[Page-level text extractions]
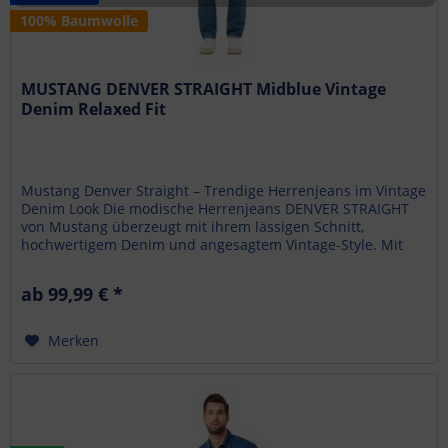
100% Baumwolle
MUSTANG DENVER STRAIGHT Midblue Vintage
Denim Relaxed Fit
Mustang Denver Straight – Trendige Herrenjeans im Vintage
Denim Look Die modische Herrenjeans DENVER STRAIGHT
von Mustang überzeugt mit ihrem lässigen Schnitt,
hochwertigem Denim und angesagtem Vintage-Style. Mit
Medium Rise , Relaxed...
ab 99,99 € *
Merken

_Problem statement:_ Rewrite the text lines of the listing above, changing every occurrence of "Denim" to "Jeansstoff" and leaving all else unchanged. Omit the pictures from your answer.

_Exercise output:_
100% Baumwolle
MUSTANG DENVER STRAIGHT Midblue Vintage
Jeansstoff Relaxed Fit
Mustang Denver Straight – Trendige Herrenjeans im Vintage
Jeansstoff Look Die modische Herrenjeans DENVER STRAIGHT
von Mustang überzeugt mit ihrem lässigen Schnitt,
hochwertigem Jeansstoff und angesagtem Vintage-Style. Mit
Medium Rise , Relaxed...
ab 99,99 € *
Merken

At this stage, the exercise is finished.